**Exercise requirements**
Copy out each line of the data holding "Ежедневники".

-------- Data supplied --------

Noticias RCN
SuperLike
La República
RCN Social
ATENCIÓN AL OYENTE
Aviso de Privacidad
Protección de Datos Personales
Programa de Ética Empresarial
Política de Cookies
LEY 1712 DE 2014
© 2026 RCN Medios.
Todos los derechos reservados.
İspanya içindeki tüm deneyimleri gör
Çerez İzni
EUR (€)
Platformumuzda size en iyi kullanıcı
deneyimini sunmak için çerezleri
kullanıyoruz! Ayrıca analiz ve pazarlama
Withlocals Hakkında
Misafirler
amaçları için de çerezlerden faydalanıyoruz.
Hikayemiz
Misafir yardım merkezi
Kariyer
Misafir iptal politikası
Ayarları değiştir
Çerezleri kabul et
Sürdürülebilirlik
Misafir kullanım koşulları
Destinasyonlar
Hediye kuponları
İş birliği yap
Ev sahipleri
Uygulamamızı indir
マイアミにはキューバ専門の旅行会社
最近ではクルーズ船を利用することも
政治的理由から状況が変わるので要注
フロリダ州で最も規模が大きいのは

--------
-------- Data supplied --------

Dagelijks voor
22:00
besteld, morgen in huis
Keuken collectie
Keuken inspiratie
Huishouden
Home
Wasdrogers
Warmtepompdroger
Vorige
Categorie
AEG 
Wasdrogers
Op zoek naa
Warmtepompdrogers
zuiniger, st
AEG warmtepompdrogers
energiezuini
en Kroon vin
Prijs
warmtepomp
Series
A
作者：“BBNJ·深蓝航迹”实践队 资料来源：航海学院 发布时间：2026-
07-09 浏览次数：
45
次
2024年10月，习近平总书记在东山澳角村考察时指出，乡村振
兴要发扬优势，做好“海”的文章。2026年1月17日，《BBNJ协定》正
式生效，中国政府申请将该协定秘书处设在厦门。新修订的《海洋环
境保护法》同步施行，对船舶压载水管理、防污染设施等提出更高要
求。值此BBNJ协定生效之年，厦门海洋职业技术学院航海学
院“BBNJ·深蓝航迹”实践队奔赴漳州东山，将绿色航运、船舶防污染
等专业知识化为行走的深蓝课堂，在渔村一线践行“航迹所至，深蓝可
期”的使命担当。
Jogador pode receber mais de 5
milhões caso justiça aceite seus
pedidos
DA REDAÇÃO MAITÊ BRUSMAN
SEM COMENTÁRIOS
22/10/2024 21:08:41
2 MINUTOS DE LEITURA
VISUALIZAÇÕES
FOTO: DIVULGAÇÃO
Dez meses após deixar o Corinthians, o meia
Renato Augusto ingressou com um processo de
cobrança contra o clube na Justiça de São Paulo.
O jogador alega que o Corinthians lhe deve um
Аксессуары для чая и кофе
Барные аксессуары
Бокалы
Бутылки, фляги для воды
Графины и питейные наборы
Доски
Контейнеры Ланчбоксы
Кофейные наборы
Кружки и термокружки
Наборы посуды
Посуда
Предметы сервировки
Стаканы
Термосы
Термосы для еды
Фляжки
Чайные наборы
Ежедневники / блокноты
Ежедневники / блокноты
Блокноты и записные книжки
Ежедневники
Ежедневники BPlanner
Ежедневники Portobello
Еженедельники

--------

**Solution below**
Ежедневники / блокноты
Ежедневники / блокноты
Ежедневники
Ежедневники BPlanner
Ежедневники Portobello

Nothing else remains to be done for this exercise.